ていうか、そもそも高専の制服着てるわけだし、知ってなきゃおかしいですよね。」
「……知ってるも何も…こいつは俺の…
いや、だがこんなことって…」
ぶつぶつと何かを呟きながら冷や汗を拭き始めた。
伏黒はなにもかもが意味不明すぎて一先ずスマホを取り出す。
「とりあえず五条先生に来てもらいます?
今、俺から電話しますんで。」
「あ、あぁ……」
夜蛾はまだ狼狽している。
もしも本当に彼女だったとして、10年も経った今、なぜここへ?
特別な術式の類?
特別な呪霊の類?
もしくはこれ自体が、夢か幻覚か?
「なぁ…伏黒…」
「…はい?」
「俺を1発殴ってくれないか。
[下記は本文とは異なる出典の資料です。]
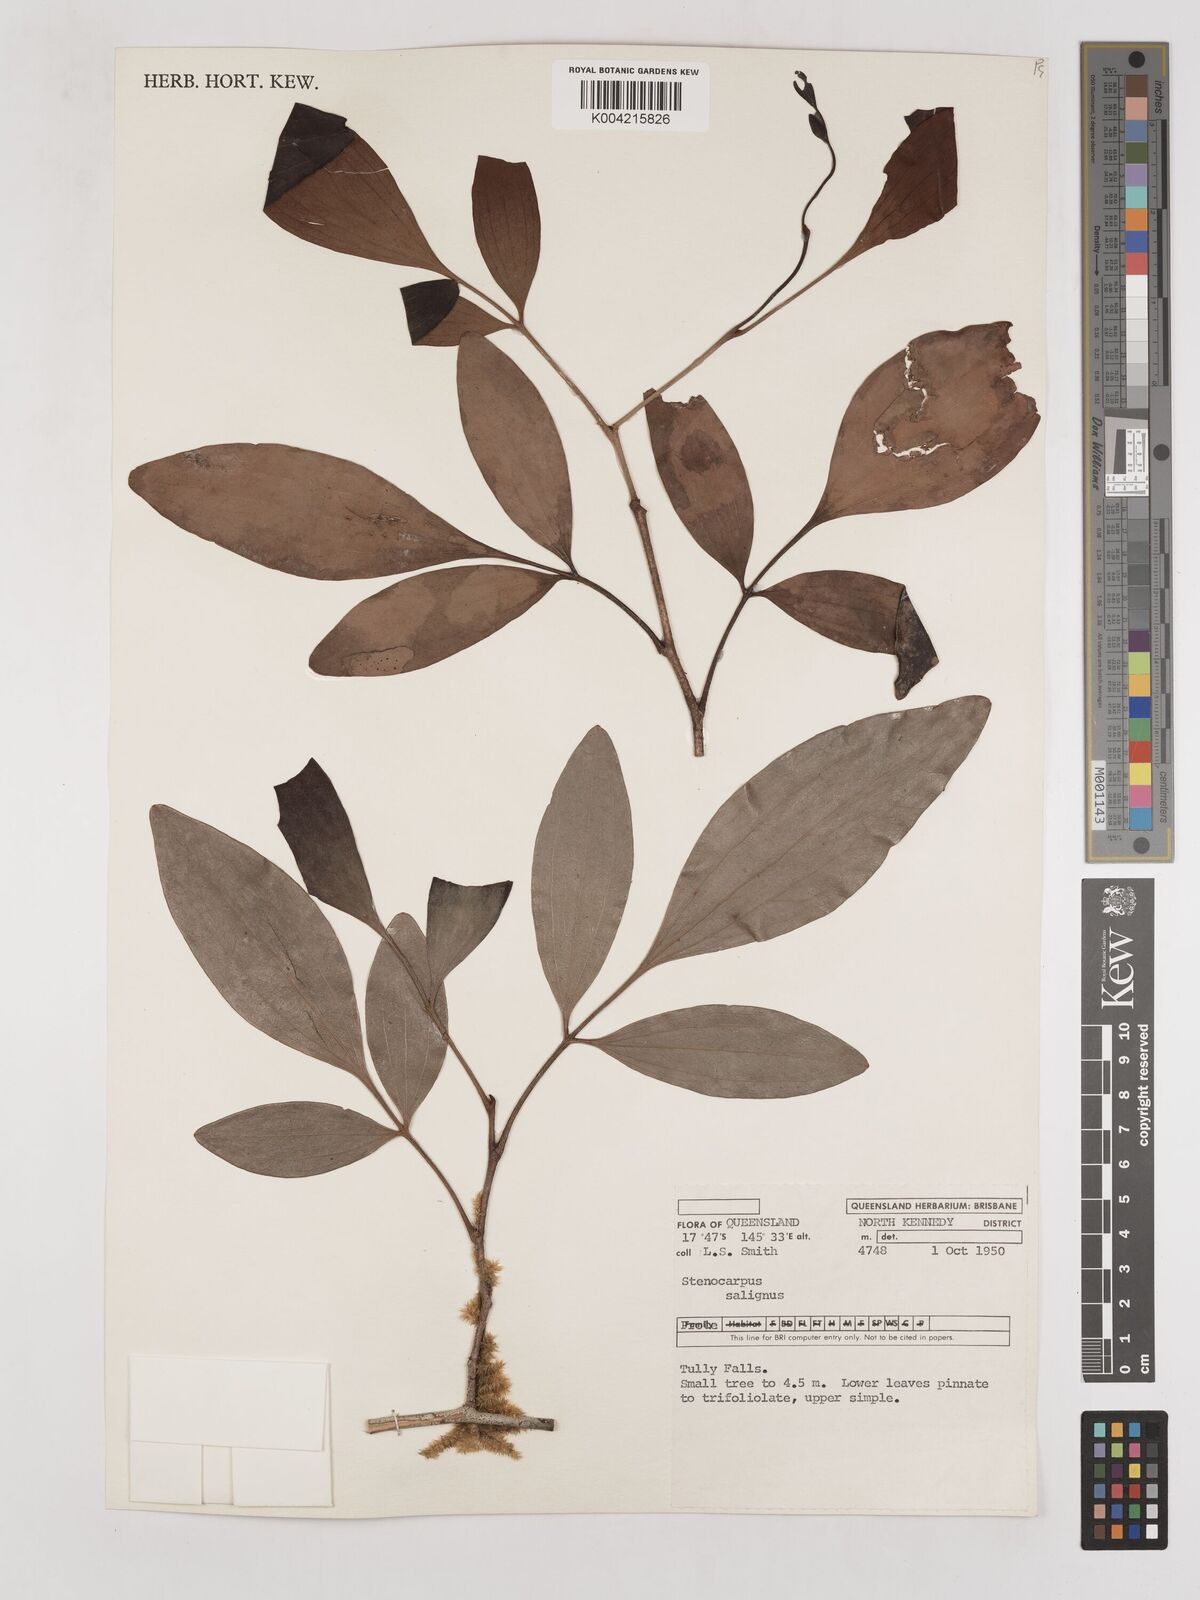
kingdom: Plantae
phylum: Tracheophyta
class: Magnoliopsida
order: Proteales
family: Proteaceae
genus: Stenocarpus
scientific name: Stenocarpus salignus
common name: Red silky-oak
」
「……は?」
「いいから殴ってくれ!」
伏黒は小さくため息を吐くと、思い切り夜蛾にパンチを入れた。
ズドドド!!
あ、やべ。
ちょっとやり過ぎた?
そう思いつつも、真顔のまま、
床に転がっている夜蛾に手を差し伸べる。
「……ゆ、夢ではない…ようだな…」
「でしょうね。…血が出てますよ。」
この事実は伏黒に伝えるべきか否か…
いや、今はまだやめておこう。
とにかく状況が掴めん。
「…はぁ…伏黒、悪いが、頭を冷やしてくる。ついでに傷も。その間、こいつを頼めるか。」
「…分かりました。」
夜蛾は顔色の悪いまま傷を押え行ってしまった。